PROBLEM TO SOLVE:
Copy the data below line for line, with no changes to any word, number, or punctuation mark.

RECORDS PROVIDED:

**********

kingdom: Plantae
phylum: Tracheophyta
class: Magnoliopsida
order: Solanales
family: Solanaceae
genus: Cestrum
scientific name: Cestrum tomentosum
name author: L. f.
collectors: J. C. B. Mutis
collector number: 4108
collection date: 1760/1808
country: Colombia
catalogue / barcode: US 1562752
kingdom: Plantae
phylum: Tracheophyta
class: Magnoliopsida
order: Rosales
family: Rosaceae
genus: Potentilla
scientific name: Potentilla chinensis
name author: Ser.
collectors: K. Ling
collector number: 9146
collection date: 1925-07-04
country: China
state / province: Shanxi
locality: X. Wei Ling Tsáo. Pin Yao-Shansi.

**********

SOLUTION TO THE PROBLEM:
kingdom: Plantae
phylum: Tracheophyta
class: Magnoliopsida
order: Solanales
family: Solanaceae
genus: Cestrum
scientific name: Cestrum tomentosum
name author: L. f.
collectors: J. C. B. Mutis
collector number: 4108
collection date: 1760/1808
country: Colombia
catalogue / barcode: US 1562752
kingdom: Plantae
phylum: Tracheophyta
class: Magnoliopsida
order: Rosales
family: Rosaceae
genus: Potentilla
scientific name: Potentilla chinensis
name author: Ser.
collectors: K. Ling
collector number: 9146
collection date: 1925-07-04
country: China
state / province: Shanxi
locality: X. Wei Ling Tsáo. Pin Yao-Shansi.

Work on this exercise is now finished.